La lettera è lunga ed è occupata, nella prima parte, da un elogio di Eloisa, «donna interamente e veramente filosofica» che con i suoi studi ha «superato tutte le donne e quasi tutti gli uomini». Pietro ne dice tutto il bene possibile, la vorrebbe con sé («Volesse il cielo che tu abitassi nella nostra Cluny») e dissimula con tatto tra le lodi la considerazione del fatto che Eloisa sia, comunque, una donna, moltiplicando citazioni e riferimenti («Non è, però, per niente insolito tra i mortali che delle donne governino altre donne, né del tutto inusuale che pure combattano, e inoltre accompagnino in guerra gli stessi uomini»).
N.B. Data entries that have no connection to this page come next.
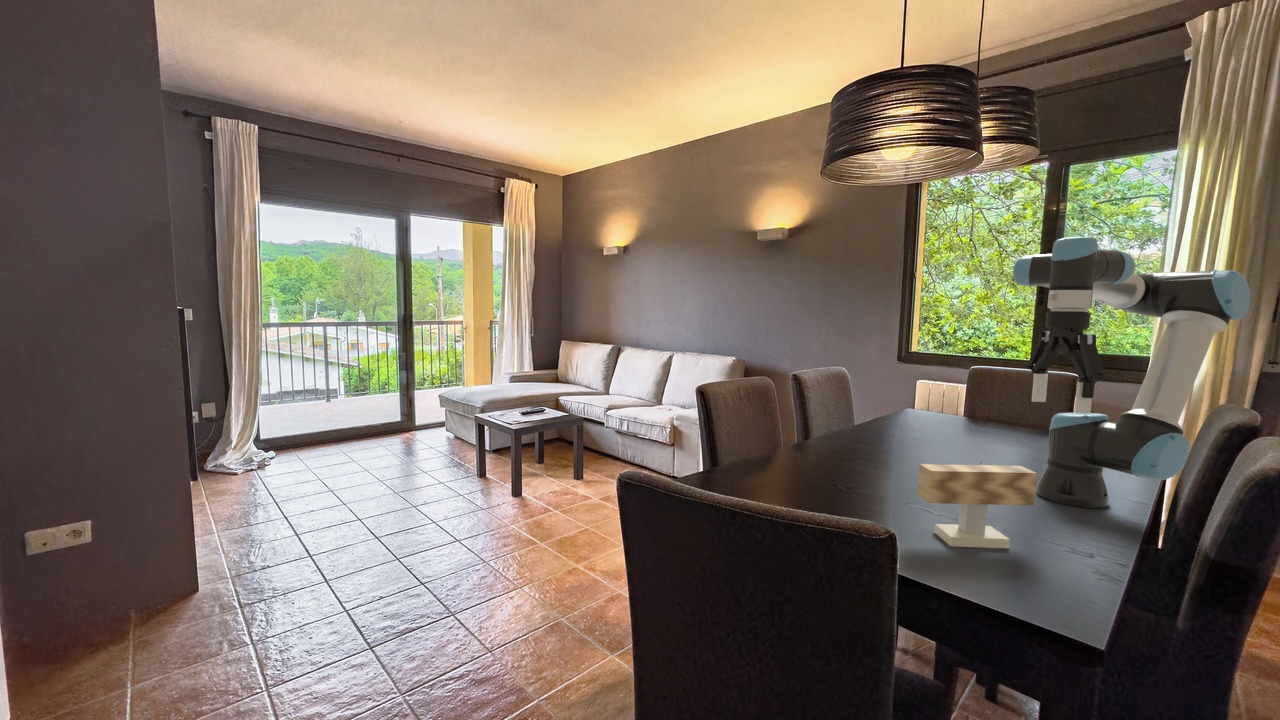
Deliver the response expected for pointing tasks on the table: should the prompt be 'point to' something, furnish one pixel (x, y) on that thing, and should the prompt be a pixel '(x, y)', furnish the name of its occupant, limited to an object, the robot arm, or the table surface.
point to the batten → (976, 484)
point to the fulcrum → (972, 529)
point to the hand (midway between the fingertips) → (1059, 407)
Peccato che tu non possa venire da noi, dice il Venerabile, mi consolerò pensando «che ci è stata tuttavia concessa la presenza del tuo servo e vero filosofo di Cristo, da nominare spesso e sempre con onore, il maestro Pietro». Si passa così alla seconda parte della lettera, più breve, in cui sono descritti gli ultimi, nobilissimi giorni del filosofo, più umile degli umili, incurante della propria fama, dedito alla lettura, alla predicazione, all’orazione, «immerso in un profondo silenzio», paziente con i mali dell’età («più del solito era gravato dalla scabbia e da certi fastidi del corpo»), gentile, devoto – un santo, che ora siede alla destra del Signore, «come è giusto credere».
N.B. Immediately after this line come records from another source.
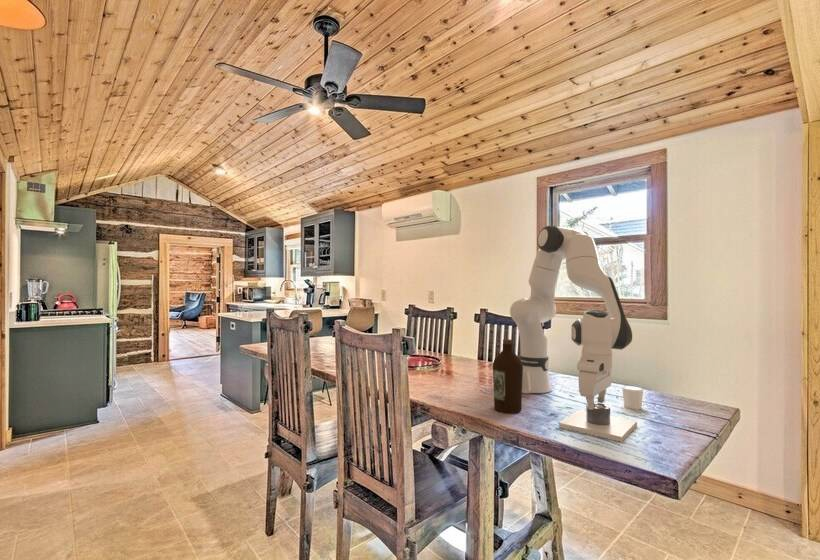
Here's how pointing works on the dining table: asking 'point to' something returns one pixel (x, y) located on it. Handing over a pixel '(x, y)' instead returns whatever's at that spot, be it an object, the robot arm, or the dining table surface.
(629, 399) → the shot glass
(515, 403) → the olive oil
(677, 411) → the dining table surface
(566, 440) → the dining table surface
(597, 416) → the steel collar
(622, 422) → the post stand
La lettera potrebbe concludersi così, ma Pietro il Venerabile sa cosa si aspetta Eloisa; conosce, ovviamente, tutta la storia e sa che non può negarle la parola più dolce. Anzi, penso che non voglia proprio negargliela, perché sa esattamente a chi si sta rivolgendo e a suo modo ha capito benissimo cos’è l’amore, e quasi scommetterei che abbia scritto tutto quanto precede per arrivare a quell’ultimo paragrafo e spiccare un balzo che anche oggi lascia senza fiato:

«Venerabile e carissima sorella nel Signore, questo uomo dunque, al quale dopo il rapporto carnale hai aderito con il vincolo tanto più valido quanto più eccelso della divina carità, con il quale e sotto il quale hai servito a lungo il Signore, costui, dico, il Signore stesso, al tuo posto o come un’altra te stessa lo riscalda ora nel suo grembo, e alla venuta del Signore… si riserva di restituirtelo per sua grazia

Hunc, inquam, loco tui vel ut te alteram in gremio suo confovet, et in adventu Domini… tibi per ipsius gratiam restituendum reservat. E così Etienne Gilson commenta le ardite parole del Venerabile: «Se c’era un Dio che quella badessa ostinata, ribelle e come murata nel suo dolore, non poteva rifiutare di amare, era quello che le custodiva il suo Abelardo, per lei e al suo posto – ut te alteram – al fine di renderglielo un giorno e per sempre».

Pietro il Venerabile, Lettera 115, in Un monaco nel cuore del mondo. Lettere scelte, a cura di D. Pezzini, Paoline 2010.